How many ways we can place knights on a $m \times n$ chessboard in such a way that each piece does not attack the others $($modulo $10^9 + 9) \ ?\ (m \le 4, n \le 10^9)$
For example:
$m = 2, n = 2, ans = 16$
Edit:
I try to place $0,1,2,..,m \times n$ knights on chessboard then find the number of ways such that the knights do not attack each others and sum all it up.
Anwser $=$ number of ways to place knights on board $-$ number of ways to place knights on board such that the knights do attack each others.
This is my fomular: $2^{m \times n} - [(n - 1) \times (m - 2) + (n - 2) \times (m - 1)] \times 2 ^ {m \times n - 2}$ but it is wrong.
$2^{m \times n} $ denotes for sum of number of ways to place $0,1,..,m \times n$ knights on board:
$2^{m \times n} = \binom{m \times n}{0} + \binom{m \times n}{1} + ... + \binom{m \times n}{m \times n}$, the same for $2^{m \times n - 2}$
Since a pair of mutually attacking knights determines a $2 \times 3$ or $3 \times 2$ rectangle. There are $(n - 1) \times (m - 2) + (n - 2) \times (m - 1)$ such rectangles on the board. I got it from this.
If i have $k$ knights placing on the board, then $(n - 1) \times (m - 2) + (n - 2) \times (m - 1) \times \binom{m \times n - 2}{k - 2}$ is number of ways the knights do attack each others. But it is not true, so many cases it is duplicate. I stuck there.

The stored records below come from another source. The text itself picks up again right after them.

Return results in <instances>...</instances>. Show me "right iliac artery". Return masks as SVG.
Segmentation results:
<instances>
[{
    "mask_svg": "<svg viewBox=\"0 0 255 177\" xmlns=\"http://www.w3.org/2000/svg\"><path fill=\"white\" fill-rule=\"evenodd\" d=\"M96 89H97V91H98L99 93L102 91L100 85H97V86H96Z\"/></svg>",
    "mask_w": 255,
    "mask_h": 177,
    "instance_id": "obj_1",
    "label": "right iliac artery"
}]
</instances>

I need sum all it up to number of ways to place knights on board such that the knights do attack each others, so I have:
$$\sum_{k=0}^{m \times n} [(n - 1) \times (m - 2) + (n - 2) \times (m - 1)] \times \binom{m \times n - 2}{k - 2}$$
is equal to:
$$[(n - 1) \times (m - 2) + (n - 2) \times (m - 1)] \times 2 ^ {m \times n - 2}$$
That is my step to find fomular. Sory for my bad English.